■ Work required ■
Transcribe the data exactly, pictures excluded.

---------- Material shown

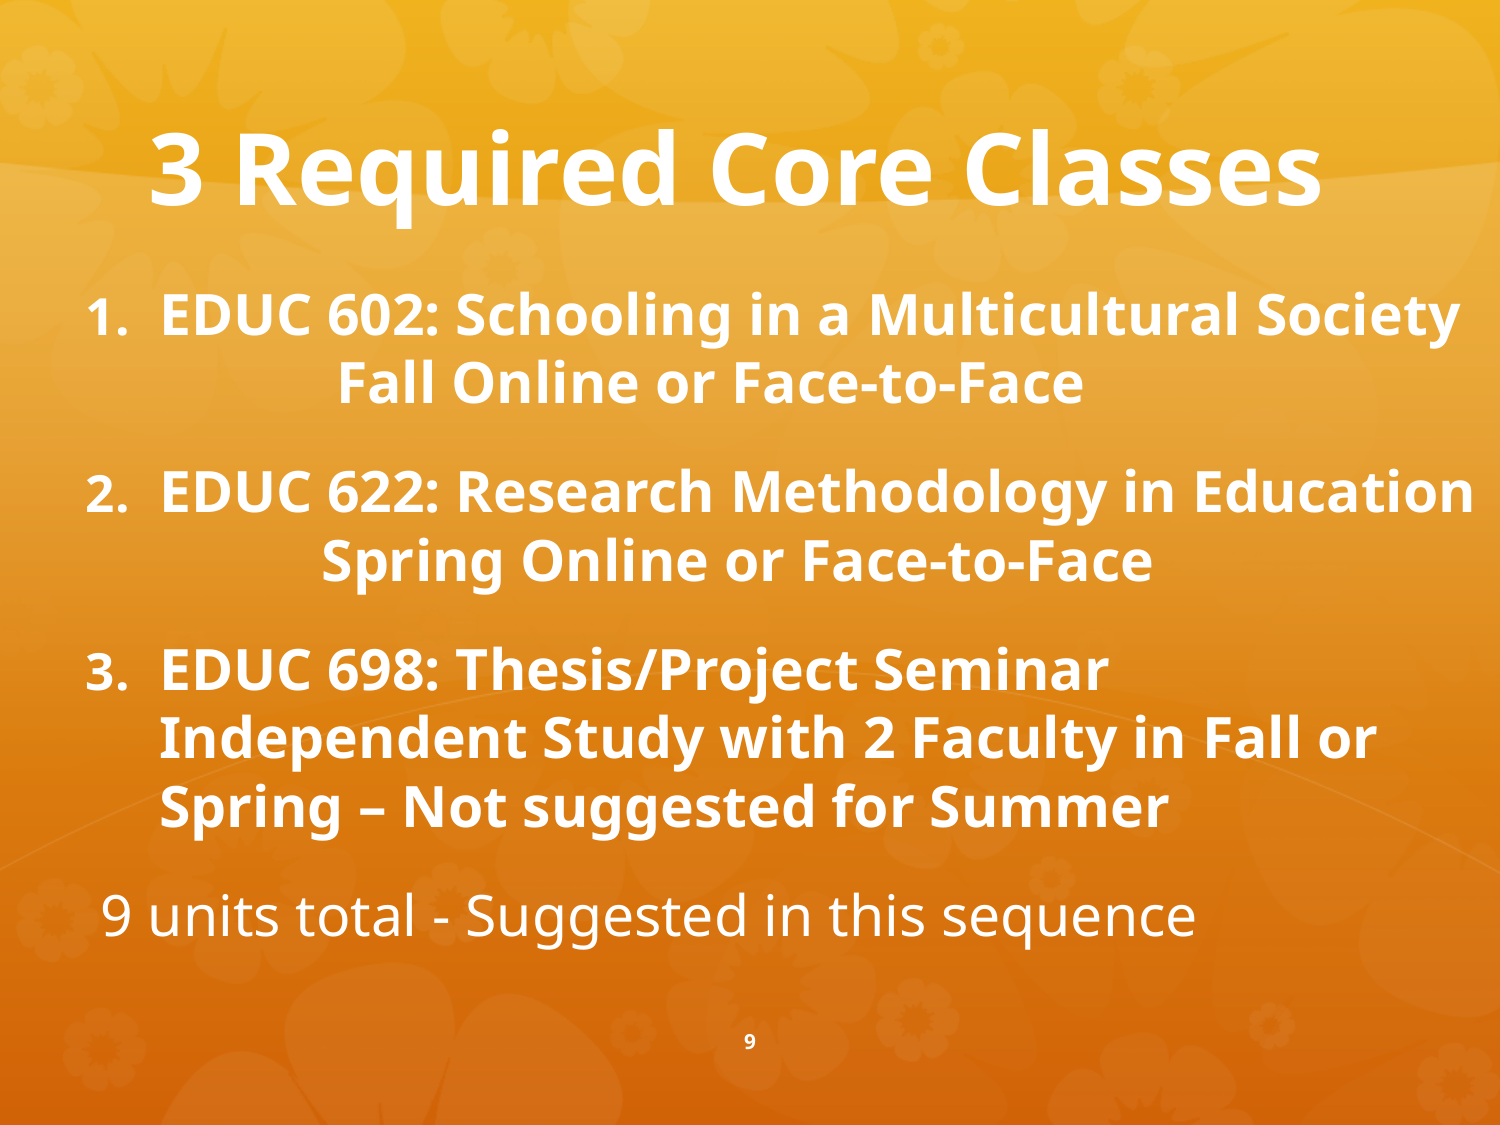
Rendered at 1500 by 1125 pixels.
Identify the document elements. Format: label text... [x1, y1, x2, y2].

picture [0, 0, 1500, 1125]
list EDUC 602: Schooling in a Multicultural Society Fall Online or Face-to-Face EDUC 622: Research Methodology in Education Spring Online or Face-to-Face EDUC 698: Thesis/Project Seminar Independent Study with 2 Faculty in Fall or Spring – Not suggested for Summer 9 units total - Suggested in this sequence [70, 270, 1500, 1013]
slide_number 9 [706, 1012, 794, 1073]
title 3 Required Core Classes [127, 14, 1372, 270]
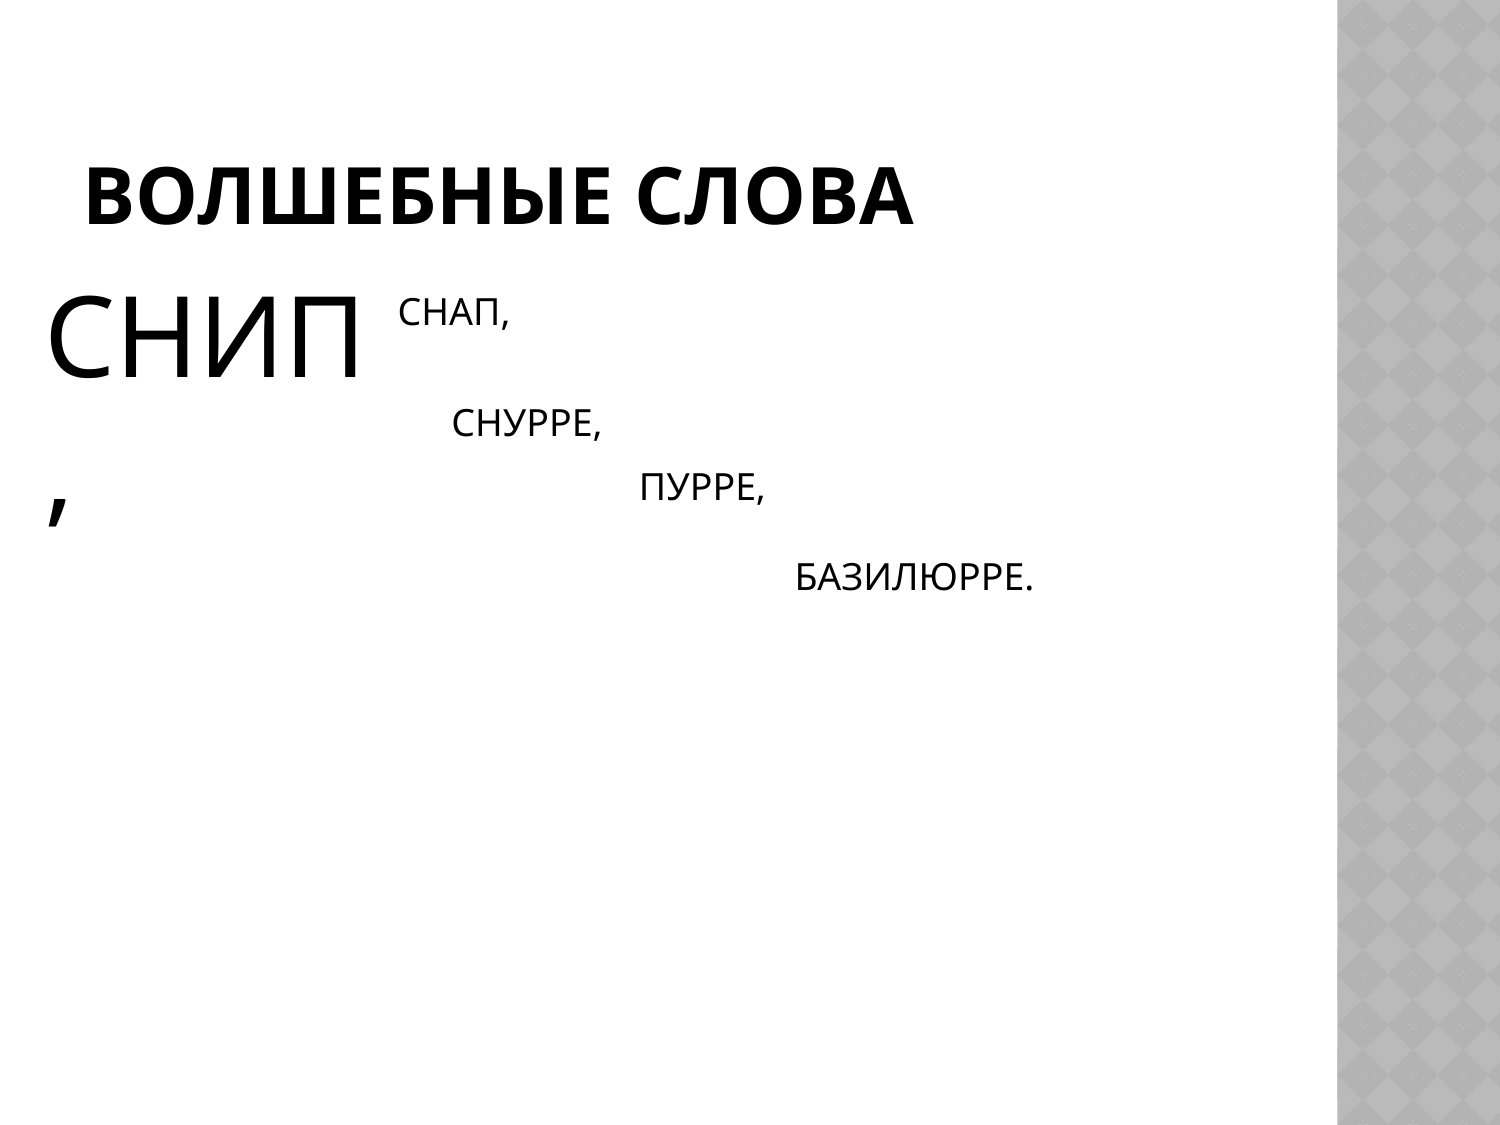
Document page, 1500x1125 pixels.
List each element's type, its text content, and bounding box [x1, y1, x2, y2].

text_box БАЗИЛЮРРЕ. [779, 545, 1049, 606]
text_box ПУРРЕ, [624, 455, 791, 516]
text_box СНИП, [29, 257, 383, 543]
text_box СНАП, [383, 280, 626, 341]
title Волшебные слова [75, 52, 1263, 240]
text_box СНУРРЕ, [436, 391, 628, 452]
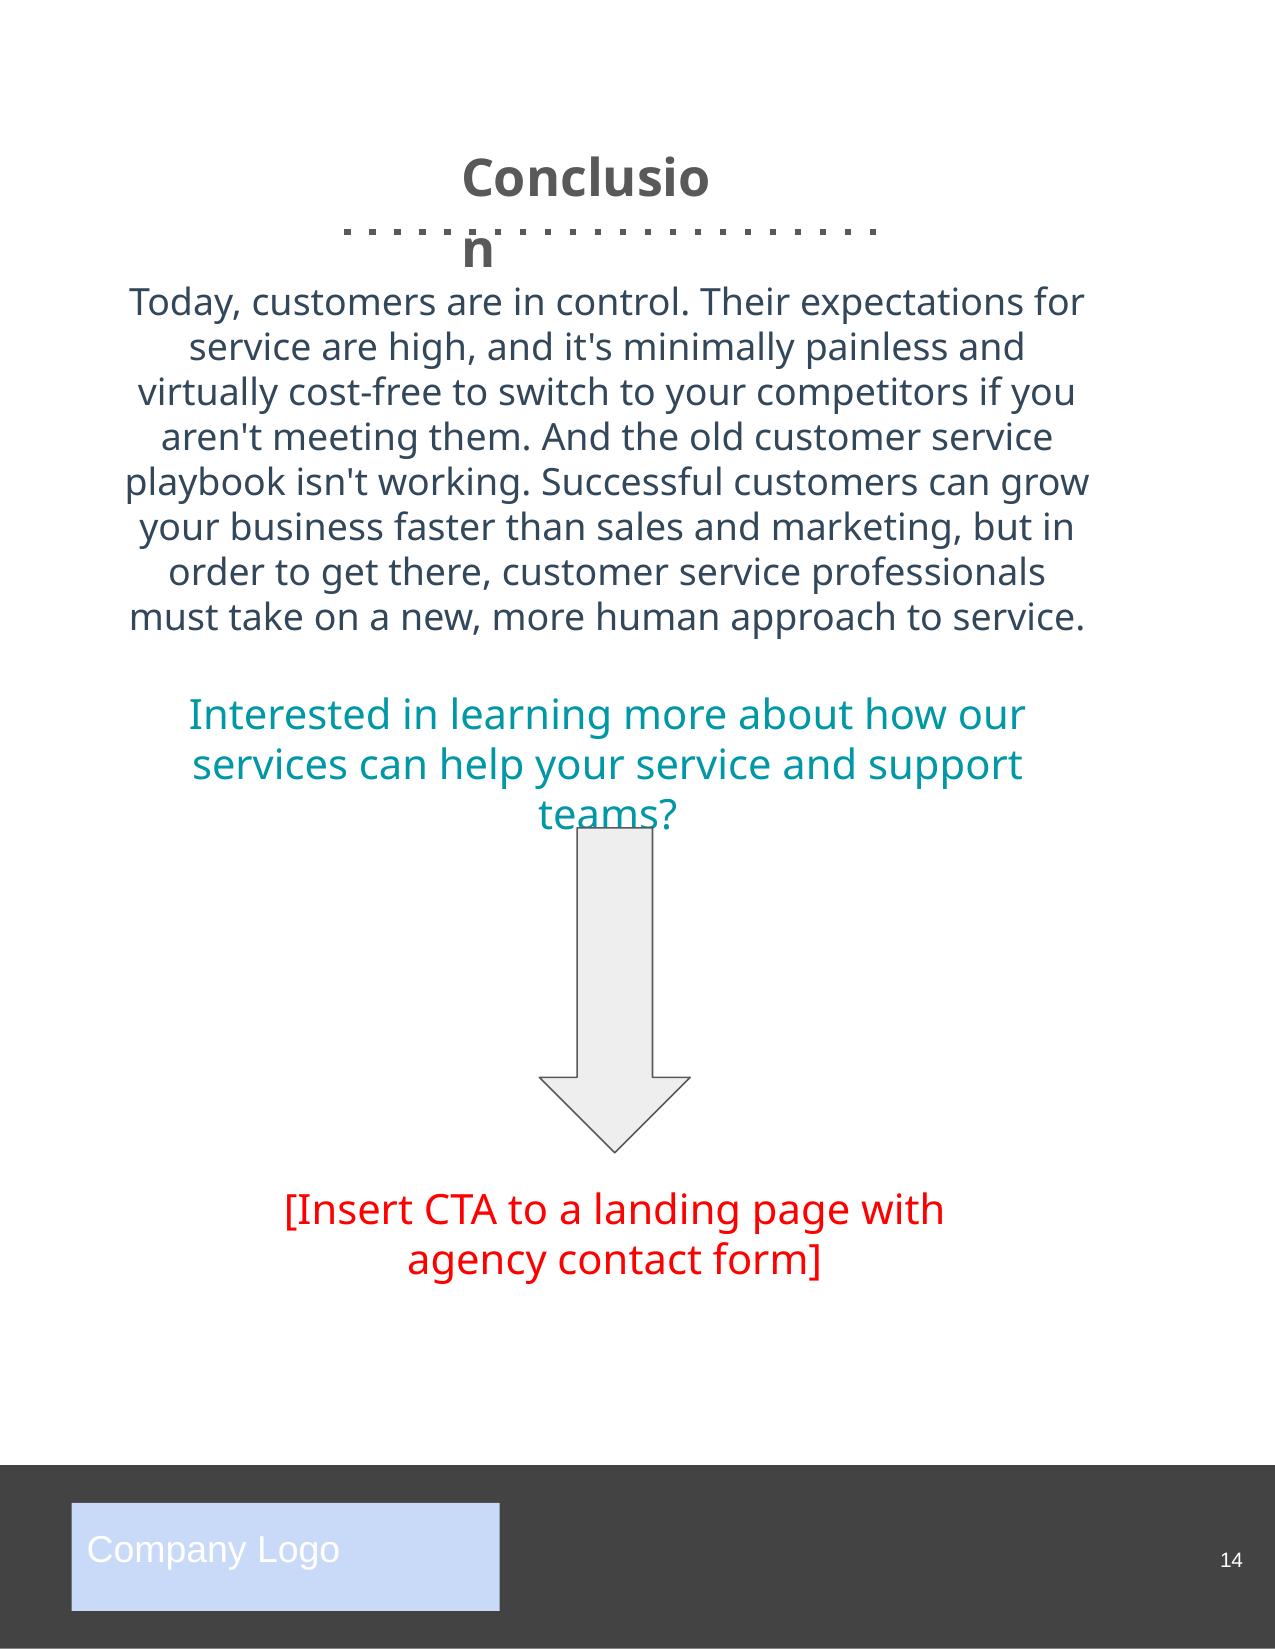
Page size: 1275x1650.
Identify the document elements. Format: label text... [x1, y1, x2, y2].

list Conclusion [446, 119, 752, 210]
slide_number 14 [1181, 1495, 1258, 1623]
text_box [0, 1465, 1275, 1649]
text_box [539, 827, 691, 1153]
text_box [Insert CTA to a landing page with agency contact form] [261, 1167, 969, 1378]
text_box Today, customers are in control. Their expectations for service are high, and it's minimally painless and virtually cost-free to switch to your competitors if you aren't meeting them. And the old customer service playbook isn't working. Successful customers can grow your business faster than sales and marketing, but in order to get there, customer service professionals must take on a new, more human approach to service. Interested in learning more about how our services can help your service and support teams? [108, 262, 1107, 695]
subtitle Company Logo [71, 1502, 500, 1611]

--------------------

■ Solution for this task ■
Rendered at 1500 by 1125 pixels.
Identify the document elements. Format: label text... [x1, y1, x2, y2].

picture [0, 0, 1500, 1125]
list EDUC 602: Schooling in a Multicultural Society Fall Online or Face-to-Face EDUC 622: Research Methodology in Education Spring Online or Face-to-Face EDUC 698: Thesis/Project Seminar Independent Study with 2 Faculty in Fall or Spring – Not suggested for Summer 9 units total - Suggested in this sequence [70, 270, 1500, 1013]
slide_number 9 [706, 1012, 794, 1073]
title 3 Required Core Classes [127, 14, 1372, 270]
Document page, 1500x1125 pixels.
List each element's type, its text content, and bounding box [x1, y1, x2, y2].

text_box БАЗИЛЮРРЕ. [779, 545, 1049, 606]
text_box ПУРРЕ, [624, 455, 791, 516]
text_box СНИП, [29, 257, 383, 543]
text_box СНАП, [383, 280, 626, 341]
title Волшебные слова [75, 52, 1263, 240]
text_box СНУРРЕ, [436, 391, 628, 452]
Page size: 1275x1650.
Identify the document elements. Format: label text... [x1, y1, x2, y2].

list Conclusion [446, 119, 752, 210]
slide_number 14 [1181, 1495, 1258, 1623]
text_box [0, 1465, 1275, 1649]
text_box [539, 827, 691, 1153]
text_box [Insert CTA to a landing page with agency contact form] [261, 1167, 969, 1378]
text_box Today, customers are in control. Their expectations for service are high, and it's minimally painless and virtually cost-free to switch to your competitors if you aren't meeting them. And the old customer service playbook isn't working. Successful customers can grow your business faster than sales and marketing, but in order to get there, customer service professionals must take on a new, more human approach to service. Interested in learning more about how our services can help your service and support teams? [108, 262, 1107, 695]
subtitle Company Logo [71, 1502, 500, 1611]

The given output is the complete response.